I was out there for 20 minutes or so, my angry thoughts driving me forward. At one point, about 10 mins into my walk, I seriously thought I was going to faint from the heat, or contract skin cancer along the way. That’s when I halted my running thoughts and took a look within. By then, I can’t even remember what I was angry about. I realised if I kept holding onto this anger, my body won’t be sizzling from the burning sun, but from within as well. With deliberate intention, I let go of this anger, the sense of self-righteousness, and negativity. I started to conjure up feelings of tenderness and kindness, softening the tension created by the grasps of anger. After all, the best antidote for anger is kindness, for the two can’t co-exist at the same time. By the end of my walk, my face wasn’t red with anger, but scorched from the sun!

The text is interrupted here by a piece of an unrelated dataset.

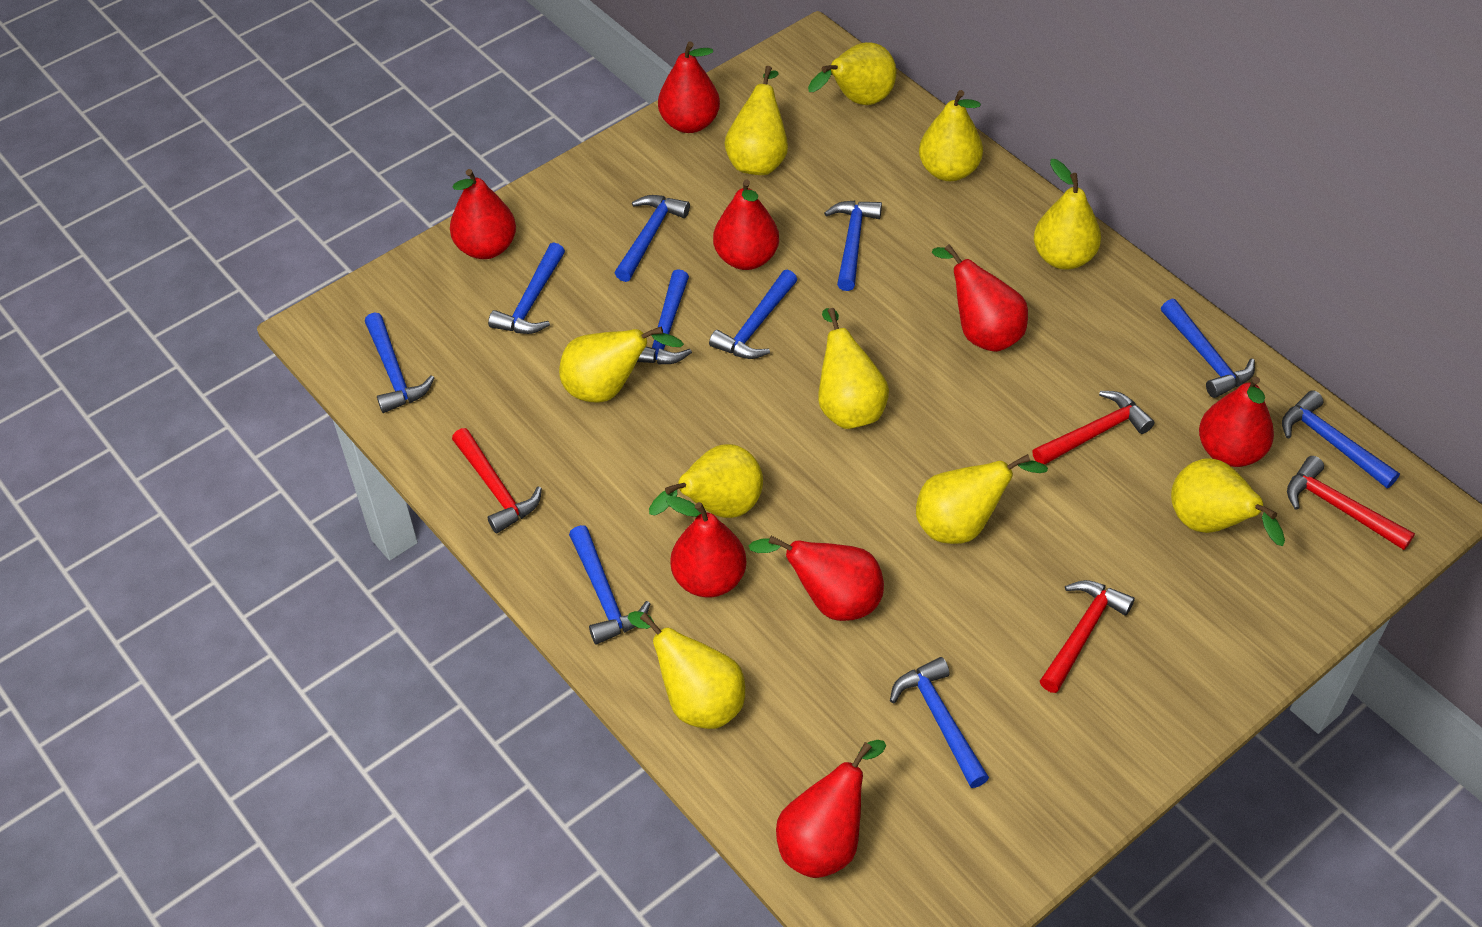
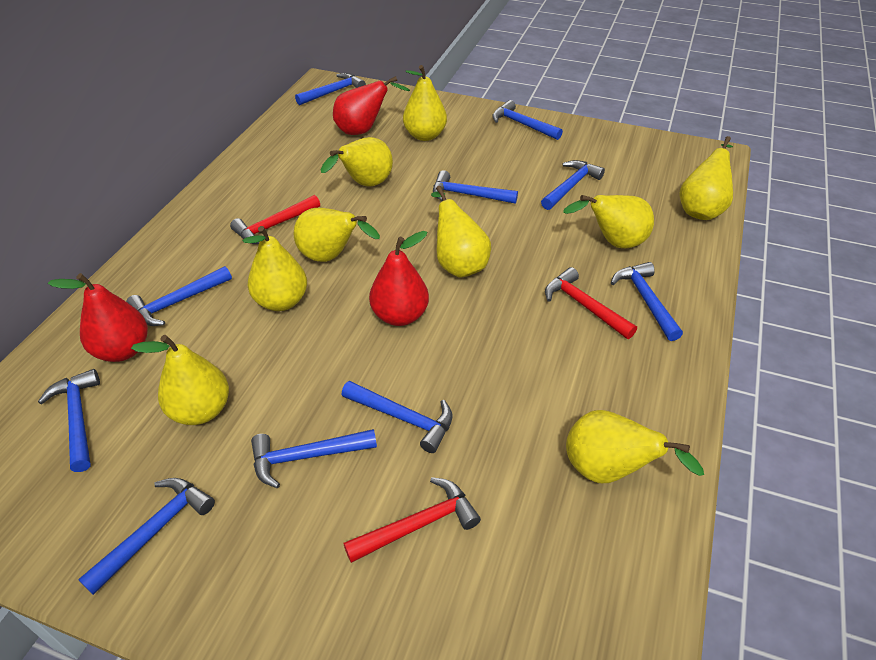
red hammer: 4 -> 3
red pear: 8 -> 3
yellow pear: 10 -> 9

Looking back, I can laugh at how silly I was in punishing my body and mind, thinking I was finding peace. But looking back, I can also see in an honest way how easy it is for our rationality and calmness to be taken over by the force of anger and negativity. There is a real rush and power in the feelings of anger, aggression and self-righteousness. Our ego is falsely elated, but inevitably crushed as the emotion wanes and we see the damage done on ourselves and/or other people. Once my anger waned and I was out of the situtation, I seriously didn’t care what other racist comments are made, for I know that is only the opinions of few. I don’t even know why I got so angry about in the first place.

Well at least now I have gained a new meditation-object. In future, if I am caught in the emotional tide of anger and hate again, I can simply imagine my red-sunburnt-face to bring mindfulness back to cool the fire inside.